Silvia Schmitt - Eu tive de aceitar

 


Aceitar o tempo — esse mistério esquivo que foge à minha compreensão.

Aceitar que a eternidade é um enigma para a mente mortal.

Que o meu corpo, frágil e efémero, não é imortal.

Que ele envelhecerá, e um dia desaparecerá, lentamente.


Tive de aceitar que somos feitos de memórias,

mas também de esquecimentos.

De desejos não realizados, ruídos e silêncios.

De sussurros fugazes e noites estreladas,

tecendo histórias em detalhes sutis.


Tive de compreender que tudo é passageiro,

que nada dura para sempre.

E aceitar que minha vinda ao mundo tinha um propósito:

semear rastros de luz,

antes que o grande silêncio me apagasse.


Tive de aceitar que os meus pais não viveriam para sempre,

que os meus filhos um dia voariam,

esculpindo os seus próprios caminhos, longe de mim.

Eles nunca me pertenceram, como imaginei por um instante.

A sua liberdade para ir, vir e escolher

era tão preciosa quanto o amor que eu nutria por eles.
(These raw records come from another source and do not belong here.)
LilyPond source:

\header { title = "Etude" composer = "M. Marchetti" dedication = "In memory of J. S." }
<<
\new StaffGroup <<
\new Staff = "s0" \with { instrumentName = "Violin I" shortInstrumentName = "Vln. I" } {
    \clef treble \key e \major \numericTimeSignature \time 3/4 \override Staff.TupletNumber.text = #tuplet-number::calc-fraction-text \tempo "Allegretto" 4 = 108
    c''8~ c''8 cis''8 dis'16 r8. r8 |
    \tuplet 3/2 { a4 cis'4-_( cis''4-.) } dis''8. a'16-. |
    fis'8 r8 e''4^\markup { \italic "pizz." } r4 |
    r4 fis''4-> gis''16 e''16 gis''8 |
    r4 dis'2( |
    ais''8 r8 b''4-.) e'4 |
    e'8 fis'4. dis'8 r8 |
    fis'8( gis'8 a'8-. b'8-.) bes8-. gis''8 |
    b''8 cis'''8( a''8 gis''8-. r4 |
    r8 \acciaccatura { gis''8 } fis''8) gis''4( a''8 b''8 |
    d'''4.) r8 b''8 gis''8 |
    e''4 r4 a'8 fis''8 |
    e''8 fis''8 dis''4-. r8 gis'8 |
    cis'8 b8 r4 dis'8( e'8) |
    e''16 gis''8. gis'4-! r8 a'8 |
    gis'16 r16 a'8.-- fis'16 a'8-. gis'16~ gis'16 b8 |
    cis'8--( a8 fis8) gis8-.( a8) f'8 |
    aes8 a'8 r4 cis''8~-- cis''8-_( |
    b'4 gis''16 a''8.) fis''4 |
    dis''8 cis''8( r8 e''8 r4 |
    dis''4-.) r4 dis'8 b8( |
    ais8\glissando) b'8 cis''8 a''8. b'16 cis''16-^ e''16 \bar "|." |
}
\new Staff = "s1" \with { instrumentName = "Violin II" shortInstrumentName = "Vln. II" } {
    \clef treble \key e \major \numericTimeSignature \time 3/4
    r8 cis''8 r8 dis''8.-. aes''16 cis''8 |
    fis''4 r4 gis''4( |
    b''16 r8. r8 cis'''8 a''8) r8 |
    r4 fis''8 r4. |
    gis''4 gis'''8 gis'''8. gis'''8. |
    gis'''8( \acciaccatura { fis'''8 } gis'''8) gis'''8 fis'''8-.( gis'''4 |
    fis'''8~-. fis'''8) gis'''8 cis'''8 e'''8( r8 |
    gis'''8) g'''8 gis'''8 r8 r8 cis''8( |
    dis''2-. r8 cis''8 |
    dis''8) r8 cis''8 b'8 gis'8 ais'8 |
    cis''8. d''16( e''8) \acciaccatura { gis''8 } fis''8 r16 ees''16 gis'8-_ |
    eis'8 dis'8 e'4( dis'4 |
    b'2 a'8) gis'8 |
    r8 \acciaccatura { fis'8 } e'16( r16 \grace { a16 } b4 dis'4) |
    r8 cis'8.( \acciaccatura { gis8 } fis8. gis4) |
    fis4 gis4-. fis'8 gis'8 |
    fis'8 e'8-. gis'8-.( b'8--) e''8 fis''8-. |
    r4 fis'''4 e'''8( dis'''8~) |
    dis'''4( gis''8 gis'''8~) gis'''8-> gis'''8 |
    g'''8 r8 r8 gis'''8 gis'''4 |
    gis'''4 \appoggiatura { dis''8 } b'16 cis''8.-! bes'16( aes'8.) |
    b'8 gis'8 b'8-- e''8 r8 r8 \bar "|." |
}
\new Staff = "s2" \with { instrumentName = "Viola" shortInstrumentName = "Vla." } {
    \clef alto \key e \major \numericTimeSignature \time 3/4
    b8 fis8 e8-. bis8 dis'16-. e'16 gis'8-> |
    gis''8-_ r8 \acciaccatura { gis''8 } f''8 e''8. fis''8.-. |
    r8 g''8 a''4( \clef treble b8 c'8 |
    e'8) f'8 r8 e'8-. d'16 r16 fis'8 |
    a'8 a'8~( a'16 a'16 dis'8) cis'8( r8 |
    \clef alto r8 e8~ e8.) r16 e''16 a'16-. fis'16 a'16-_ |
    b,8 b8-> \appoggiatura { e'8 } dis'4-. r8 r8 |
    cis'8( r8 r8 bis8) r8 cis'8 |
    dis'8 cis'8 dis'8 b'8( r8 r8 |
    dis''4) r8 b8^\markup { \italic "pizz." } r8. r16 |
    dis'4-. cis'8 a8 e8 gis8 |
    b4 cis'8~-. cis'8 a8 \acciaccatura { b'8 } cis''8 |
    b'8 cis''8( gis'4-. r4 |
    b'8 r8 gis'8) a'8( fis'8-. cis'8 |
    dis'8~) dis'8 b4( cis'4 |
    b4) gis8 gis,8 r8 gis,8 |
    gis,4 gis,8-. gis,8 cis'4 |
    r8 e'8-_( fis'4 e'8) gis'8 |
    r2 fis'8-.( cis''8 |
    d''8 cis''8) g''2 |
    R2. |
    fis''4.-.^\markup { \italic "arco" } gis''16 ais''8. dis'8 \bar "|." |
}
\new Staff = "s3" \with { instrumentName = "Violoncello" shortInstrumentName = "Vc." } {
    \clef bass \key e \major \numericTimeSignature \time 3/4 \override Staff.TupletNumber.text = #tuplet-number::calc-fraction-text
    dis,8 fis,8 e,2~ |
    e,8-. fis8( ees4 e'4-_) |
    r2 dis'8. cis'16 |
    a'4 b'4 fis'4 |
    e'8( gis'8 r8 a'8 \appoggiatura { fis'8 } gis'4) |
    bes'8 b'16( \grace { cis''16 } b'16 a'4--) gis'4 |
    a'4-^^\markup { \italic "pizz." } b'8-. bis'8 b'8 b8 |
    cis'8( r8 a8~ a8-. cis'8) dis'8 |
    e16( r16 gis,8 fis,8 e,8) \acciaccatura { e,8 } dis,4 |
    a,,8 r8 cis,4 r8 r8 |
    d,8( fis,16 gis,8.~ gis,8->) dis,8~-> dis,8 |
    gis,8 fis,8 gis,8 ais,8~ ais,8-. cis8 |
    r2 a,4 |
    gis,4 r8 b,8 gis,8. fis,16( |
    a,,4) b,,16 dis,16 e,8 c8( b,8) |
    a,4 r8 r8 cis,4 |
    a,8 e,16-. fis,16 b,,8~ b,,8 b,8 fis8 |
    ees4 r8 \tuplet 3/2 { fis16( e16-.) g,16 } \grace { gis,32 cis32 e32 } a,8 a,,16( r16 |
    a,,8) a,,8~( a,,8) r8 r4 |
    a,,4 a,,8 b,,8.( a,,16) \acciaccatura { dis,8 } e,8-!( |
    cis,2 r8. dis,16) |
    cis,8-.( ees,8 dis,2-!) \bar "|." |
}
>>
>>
Tive de aceitar que tudo o que possuo

é apenas um empréstimo.

Que nada aqui em baixo é realmente meu.

Tudo, como a minha própria existência, é passageiro,

destinado a ser deixado para outras mãos,

quando a minha hora chegar.


Tive de aceitar que varrer a minha calçada todas as manhãs

era só um doce engano.

Um gesto para convencer-me de que aquele pequeno canto do mundo

era meu, quando nunca foi.

A minha casa, o meu abrigo —

um teto transitório que, um dia, abrigará outras vidas,

outras histórias.


Tive de compreender que o meu apego às coisas,

aos seres, aos lugares,

só tornará mais doloroso o momento de dizer adeus.

As árvores que plantei,

as flores que cuidei,

os pássaros que ouvi cantar —

todos estavam apenas de passagem,

assim como eu.


Tive de aceitar os meus defeitos,

a minha fragilidade,

a minha condição de ser fugaz,

condenado a desaparecer,

enquanto a vida continuará fluindo,

sem mim,

como um rio indiferente à minha memória.


E tive de aceitar que, um dia,

eu seria esquecido.


Por isso, cuidemos da nossa alma,

pois ela é a única coisa que verdadeiramente nos pertence.